In the past week we have had two frustrating periods of significant
performance problems in our
AFS cell. The first one lasted for maybe two hours, at which point it
seemed the culprit was
something odd-looking on two of our remote-access linux servers. I
rebooted those servers, and
the performance problems disappeared. That sounds good, but I was so
busy investigating
various red-herrings that the performance problems might have stopped
15-20 minutes earlier,
and I just didn't notice until after I had done that reboot. This
incident, by itself, is not too
worrisome.
Wednesday the significant (but intermittent) performance problems
returned, and there was
nothing particularly odd-looking on any machines I could see. Based on
some google searches,
we zeroed in on the fact that one of our file servers was reporting
rather high values for 'calls
waiting for a thread' in the output of 'rxdebug $fileserver -rxstats'.
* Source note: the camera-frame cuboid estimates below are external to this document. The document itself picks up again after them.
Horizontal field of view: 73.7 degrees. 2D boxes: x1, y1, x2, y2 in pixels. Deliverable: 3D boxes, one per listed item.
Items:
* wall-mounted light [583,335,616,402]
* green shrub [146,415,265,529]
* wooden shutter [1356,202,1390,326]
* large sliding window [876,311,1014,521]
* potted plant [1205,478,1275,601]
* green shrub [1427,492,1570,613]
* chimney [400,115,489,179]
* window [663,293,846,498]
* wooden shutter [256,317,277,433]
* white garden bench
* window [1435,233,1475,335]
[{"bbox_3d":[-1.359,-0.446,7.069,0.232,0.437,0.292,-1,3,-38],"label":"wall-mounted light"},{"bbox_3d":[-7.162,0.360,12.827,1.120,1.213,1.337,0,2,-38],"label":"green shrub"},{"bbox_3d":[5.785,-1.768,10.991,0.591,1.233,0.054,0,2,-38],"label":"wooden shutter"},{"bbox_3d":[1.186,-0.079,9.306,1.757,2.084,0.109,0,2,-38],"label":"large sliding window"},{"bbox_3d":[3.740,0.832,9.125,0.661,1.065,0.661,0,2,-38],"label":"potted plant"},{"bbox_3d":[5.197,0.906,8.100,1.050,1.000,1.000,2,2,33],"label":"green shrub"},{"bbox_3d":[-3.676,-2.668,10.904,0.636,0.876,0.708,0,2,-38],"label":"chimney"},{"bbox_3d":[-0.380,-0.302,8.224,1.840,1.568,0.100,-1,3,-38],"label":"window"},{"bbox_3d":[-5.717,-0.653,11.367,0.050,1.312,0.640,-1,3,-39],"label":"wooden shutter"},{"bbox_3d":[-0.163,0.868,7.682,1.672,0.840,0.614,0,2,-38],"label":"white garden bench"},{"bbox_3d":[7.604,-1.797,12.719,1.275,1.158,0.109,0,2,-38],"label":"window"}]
The other file servers almost
always reported zero calls waiting, but on this one file server the value
tended to range between 5
and 50. Occasionally it got over 100. And the higher the value, the
more likely we would see
performance problems on a wide variety of AFS clients.
Googling some more showed that many people had reported that this value
was indeed a good
indicator of performance problems. And looking in log files on the file
servers we saw a few (but
not many) messages which pointed us to problems in our network. Most of
those looked like
minor problems, one or two were more significant and were magnified by
some heavy network
traffic which happened to be going on at the time. We fixed all of
those, and actually shut down
the process which was (legitimately) doing a lot of network I/O. These
were all good things to do,
and none of them made a bit of difference to the values we saw for 'calls
waiting" on that file
server, or on the very frustratingly hangs we were seeing on AFS clients.
And then at 7:07am this morning, the problem disappeared. Completely.
The 'calls wating' value
on that server has not gone above zero for the entire rest of the day.
So, the immediate crisis is
over. Everything is working fine.
But my question is: If this returns, how can I track down what is
*causing* the calls-waiting value
to climb? We had over 100 workstations using AFS at the time, scattered
all around campus. I did
a variety of things to try and pinpoint the culprit, but didn't have much luck.
So, given a streak of high values for 'call waiting', how can I track
that down to a specific client (or
clients), or maybe a specific AFS volume?
--
Garance Alistair Drosehn
Senior Systems Programmer
RPI; Troy NY